**Records for this task:**

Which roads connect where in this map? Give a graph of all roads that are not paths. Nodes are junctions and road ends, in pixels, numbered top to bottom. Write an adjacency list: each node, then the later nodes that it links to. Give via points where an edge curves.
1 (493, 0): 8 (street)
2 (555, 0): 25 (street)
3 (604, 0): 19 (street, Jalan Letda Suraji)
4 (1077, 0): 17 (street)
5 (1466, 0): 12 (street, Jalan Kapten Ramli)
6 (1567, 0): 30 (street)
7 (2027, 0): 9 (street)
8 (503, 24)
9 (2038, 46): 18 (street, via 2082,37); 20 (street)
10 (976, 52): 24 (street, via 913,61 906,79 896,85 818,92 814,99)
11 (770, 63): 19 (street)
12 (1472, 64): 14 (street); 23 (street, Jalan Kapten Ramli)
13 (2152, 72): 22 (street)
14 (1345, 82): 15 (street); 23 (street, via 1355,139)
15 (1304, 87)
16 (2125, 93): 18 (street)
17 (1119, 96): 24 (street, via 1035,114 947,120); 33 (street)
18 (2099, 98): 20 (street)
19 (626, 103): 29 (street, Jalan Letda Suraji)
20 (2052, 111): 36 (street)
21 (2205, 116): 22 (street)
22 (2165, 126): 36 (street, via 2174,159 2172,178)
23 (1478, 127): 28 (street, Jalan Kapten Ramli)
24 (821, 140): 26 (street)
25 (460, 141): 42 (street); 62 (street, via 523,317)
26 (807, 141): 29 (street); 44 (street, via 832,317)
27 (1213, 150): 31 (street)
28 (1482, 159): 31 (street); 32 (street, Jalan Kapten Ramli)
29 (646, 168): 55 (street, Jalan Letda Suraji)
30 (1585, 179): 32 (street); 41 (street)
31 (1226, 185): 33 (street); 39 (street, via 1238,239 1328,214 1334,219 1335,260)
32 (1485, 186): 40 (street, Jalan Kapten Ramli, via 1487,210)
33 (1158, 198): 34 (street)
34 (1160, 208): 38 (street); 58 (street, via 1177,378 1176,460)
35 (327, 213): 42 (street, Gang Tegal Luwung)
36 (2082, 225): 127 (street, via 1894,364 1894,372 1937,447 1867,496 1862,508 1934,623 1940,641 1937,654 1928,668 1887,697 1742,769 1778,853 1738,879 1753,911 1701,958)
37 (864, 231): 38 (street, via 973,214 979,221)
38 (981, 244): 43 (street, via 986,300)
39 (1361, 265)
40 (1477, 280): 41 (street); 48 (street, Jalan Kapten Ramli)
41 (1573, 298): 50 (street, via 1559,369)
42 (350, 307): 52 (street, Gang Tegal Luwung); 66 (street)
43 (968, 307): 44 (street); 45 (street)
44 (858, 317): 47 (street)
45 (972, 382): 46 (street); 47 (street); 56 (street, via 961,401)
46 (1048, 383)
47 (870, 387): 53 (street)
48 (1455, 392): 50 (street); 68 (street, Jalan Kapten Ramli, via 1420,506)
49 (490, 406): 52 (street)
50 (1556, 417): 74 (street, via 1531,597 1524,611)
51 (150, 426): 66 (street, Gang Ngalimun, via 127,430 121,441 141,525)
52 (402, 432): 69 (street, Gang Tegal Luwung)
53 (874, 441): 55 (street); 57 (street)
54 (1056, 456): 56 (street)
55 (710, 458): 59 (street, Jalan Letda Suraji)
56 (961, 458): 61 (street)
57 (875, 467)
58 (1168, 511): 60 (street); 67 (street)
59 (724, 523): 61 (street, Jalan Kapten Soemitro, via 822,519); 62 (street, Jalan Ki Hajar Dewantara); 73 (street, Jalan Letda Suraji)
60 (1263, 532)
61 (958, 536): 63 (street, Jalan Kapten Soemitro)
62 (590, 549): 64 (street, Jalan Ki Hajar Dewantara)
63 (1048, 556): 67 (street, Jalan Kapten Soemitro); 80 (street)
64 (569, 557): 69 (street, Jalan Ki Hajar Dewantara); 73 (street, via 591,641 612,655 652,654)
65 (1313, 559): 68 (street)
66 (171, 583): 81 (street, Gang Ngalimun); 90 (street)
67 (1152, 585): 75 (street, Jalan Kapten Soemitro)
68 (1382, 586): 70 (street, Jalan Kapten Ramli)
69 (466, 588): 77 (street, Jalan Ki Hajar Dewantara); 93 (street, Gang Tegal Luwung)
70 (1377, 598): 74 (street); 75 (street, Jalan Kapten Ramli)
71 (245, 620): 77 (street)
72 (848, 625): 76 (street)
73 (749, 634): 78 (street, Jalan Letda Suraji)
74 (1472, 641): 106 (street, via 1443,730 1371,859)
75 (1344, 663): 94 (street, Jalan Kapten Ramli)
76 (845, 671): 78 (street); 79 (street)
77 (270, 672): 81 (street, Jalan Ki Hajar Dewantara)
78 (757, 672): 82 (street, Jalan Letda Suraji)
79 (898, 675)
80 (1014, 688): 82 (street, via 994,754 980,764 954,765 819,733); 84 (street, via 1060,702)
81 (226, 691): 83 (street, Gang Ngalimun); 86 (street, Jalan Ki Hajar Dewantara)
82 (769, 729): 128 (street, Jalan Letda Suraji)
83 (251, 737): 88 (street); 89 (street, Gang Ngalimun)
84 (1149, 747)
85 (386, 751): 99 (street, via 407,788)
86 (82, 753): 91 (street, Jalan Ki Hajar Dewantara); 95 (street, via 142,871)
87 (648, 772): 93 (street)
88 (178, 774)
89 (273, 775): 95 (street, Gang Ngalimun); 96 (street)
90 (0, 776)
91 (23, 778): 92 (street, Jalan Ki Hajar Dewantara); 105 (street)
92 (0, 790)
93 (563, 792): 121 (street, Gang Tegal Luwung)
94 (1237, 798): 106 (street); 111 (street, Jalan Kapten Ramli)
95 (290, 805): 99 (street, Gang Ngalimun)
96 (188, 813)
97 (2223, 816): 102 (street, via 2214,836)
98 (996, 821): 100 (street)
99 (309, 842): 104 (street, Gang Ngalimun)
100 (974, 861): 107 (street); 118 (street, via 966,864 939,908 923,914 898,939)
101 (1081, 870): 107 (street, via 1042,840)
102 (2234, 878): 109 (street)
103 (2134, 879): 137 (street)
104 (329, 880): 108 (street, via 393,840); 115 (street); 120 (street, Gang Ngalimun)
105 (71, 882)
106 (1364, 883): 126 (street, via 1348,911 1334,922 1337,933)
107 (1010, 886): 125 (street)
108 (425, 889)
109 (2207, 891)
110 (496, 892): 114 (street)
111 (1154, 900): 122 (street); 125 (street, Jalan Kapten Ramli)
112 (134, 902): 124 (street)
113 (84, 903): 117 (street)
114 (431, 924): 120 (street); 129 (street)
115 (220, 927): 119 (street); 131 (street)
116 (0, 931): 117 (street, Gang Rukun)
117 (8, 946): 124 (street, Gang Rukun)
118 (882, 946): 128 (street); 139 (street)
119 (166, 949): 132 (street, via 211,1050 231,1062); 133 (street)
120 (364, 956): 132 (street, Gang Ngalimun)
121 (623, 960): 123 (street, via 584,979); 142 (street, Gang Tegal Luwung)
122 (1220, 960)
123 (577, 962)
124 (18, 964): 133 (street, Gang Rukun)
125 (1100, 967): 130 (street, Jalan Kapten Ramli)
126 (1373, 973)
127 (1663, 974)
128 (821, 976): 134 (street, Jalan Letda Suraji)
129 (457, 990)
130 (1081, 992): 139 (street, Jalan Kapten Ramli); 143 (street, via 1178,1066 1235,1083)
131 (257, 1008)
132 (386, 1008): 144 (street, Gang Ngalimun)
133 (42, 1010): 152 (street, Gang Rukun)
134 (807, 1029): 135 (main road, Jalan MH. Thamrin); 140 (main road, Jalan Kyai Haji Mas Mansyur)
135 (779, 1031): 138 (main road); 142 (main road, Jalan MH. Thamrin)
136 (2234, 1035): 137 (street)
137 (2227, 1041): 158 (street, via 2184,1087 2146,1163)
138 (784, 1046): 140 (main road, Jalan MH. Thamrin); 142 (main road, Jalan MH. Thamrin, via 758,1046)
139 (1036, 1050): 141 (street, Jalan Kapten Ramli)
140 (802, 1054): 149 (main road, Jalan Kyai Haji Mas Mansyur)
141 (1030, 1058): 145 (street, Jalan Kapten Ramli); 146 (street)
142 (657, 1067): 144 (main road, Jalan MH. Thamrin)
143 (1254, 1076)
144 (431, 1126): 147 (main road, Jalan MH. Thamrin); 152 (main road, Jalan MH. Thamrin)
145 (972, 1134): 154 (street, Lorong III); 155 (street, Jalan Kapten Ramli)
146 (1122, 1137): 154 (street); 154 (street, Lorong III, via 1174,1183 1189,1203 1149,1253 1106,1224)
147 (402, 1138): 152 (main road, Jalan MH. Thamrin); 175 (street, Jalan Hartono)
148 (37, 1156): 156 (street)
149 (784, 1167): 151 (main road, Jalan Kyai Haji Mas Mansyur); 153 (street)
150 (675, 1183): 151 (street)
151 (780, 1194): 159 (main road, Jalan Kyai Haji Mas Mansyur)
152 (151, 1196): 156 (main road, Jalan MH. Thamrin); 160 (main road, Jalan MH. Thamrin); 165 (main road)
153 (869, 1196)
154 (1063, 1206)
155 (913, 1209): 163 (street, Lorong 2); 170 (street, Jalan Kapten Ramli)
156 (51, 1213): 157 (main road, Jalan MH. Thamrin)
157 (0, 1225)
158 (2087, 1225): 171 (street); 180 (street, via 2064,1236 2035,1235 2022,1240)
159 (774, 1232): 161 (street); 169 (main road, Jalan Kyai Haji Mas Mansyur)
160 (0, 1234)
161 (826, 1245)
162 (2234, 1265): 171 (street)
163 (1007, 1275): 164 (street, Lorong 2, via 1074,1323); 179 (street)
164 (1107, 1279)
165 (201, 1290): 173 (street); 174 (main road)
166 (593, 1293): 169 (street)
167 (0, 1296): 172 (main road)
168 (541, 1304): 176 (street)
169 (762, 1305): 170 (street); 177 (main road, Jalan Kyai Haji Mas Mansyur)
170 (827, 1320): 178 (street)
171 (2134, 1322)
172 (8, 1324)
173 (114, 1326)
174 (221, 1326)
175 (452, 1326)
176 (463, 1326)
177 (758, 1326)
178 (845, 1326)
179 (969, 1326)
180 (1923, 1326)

**What is required:** Filter the listing above down to the lines that contain the word "Lorong".

**Output of the exercise:**
145 (972, 1134): 154 (street, Lorong III); 155 (street, Jalan Kapten Ramli)
146 (1122, 1137): 154 (street); 154 (street, Lorong III, via 1174,1183 1189,1203 1149,1253 1106,1224)
155 (913, 1209): 163 (street, Lorong 2); 170 (street, Jalan Kapten Ramli)
163 (1007, 1275): 164 (street, Lorong 2, via 1074,1323); 179 (street)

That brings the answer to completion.